Scan the data below and work out how many of its lines contain the word "测试套件". Give only that number.

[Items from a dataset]
===============
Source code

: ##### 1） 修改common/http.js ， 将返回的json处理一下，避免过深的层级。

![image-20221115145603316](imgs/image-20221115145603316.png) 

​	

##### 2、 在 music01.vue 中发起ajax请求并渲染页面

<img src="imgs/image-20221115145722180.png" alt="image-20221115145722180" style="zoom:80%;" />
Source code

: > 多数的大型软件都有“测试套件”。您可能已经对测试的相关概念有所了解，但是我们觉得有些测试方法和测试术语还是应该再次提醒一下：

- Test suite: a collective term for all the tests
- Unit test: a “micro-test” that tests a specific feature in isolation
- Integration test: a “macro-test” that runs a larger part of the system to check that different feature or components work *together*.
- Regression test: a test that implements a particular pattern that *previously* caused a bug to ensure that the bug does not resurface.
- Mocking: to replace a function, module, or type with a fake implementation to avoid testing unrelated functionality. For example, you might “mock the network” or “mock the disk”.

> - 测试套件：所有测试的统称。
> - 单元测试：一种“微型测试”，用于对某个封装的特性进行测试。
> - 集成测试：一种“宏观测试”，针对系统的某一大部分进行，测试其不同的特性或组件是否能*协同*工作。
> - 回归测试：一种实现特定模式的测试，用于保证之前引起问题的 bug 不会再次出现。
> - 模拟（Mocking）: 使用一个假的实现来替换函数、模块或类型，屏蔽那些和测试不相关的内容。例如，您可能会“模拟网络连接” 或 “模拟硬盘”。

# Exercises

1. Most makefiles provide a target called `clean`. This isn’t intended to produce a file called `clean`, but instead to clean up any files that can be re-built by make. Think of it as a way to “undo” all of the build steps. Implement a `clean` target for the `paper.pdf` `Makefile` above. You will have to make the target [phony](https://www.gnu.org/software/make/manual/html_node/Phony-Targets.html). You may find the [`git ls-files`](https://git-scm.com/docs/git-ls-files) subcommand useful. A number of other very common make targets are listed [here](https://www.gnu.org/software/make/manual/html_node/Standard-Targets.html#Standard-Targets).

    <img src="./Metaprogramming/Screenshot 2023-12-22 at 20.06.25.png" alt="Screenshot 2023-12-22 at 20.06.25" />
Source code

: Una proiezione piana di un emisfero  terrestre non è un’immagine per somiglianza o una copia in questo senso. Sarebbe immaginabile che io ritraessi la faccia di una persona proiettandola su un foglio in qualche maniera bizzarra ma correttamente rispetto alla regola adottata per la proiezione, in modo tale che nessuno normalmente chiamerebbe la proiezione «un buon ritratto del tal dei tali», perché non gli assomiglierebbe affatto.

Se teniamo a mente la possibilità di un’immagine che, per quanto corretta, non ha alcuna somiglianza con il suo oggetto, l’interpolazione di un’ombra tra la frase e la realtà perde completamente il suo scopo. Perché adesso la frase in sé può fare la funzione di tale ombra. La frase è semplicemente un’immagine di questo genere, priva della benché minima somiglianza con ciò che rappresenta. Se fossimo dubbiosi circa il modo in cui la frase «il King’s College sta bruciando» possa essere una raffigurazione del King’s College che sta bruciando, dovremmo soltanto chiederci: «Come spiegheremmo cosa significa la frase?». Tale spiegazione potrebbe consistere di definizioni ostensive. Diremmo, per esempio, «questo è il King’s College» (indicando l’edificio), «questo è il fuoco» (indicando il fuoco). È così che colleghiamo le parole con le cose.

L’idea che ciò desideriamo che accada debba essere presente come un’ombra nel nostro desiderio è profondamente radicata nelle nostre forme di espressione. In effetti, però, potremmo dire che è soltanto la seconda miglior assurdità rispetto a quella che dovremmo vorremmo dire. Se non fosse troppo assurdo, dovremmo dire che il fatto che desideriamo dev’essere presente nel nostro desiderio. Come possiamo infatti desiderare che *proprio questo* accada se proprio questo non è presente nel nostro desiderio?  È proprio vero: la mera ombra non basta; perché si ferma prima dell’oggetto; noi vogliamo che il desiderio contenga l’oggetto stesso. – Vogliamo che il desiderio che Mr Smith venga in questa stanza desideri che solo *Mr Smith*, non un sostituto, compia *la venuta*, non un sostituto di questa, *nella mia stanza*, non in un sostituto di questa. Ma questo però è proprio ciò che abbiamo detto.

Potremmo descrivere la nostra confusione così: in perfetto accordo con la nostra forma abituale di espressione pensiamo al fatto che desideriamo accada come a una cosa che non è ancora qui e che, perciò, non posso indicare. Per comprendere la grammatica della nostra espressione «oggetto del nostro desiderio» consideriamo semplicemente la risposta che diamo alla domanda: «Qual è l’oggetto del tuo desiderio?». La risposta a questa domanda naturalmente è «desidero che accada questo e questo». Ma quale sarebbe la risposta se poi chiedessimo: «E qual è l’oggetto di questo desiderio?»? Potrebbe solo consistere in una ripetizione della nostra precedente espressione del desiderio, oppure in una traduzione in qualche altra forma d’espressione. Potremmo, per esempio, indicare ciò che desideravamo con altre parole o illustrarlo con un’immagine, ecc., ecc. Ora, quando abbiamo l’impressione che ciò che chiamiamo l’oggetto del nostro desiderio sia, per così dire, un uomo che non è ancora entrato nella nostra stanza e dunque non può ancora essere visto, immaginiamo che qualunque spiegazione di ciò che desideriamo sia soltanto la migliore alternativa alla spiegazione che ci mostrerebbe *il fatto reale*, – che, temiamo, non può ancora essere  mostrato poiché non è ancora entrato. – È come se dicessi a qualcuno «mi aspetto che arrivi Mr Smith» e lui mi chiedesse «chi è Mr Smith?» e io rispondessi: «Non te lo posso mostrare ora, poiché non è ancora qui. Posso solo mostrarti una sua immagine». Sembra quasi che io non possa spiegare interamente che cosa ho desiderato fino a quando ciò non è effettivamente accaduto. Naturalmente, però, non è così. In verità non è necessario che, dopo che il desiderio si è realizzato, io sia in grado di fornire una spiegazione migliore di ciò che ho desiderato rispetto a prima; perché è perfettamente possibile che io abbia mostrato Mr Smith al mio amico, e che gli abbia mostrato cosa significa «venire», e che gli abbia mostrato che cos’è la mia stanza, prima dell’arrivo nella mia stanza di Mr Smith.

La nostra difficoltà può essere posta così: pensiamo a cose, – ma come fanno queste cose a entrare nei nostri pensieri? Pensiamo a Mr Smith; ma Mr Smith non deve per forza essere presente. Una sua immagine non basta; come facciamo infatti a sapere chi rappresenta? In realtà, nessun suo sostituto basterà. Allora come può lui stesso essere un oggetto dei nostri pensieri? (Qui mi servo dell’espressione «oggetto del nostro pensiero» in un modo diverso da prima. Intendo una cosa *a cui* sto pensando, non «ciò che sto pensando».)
===============
◆ **Exercise response**: 2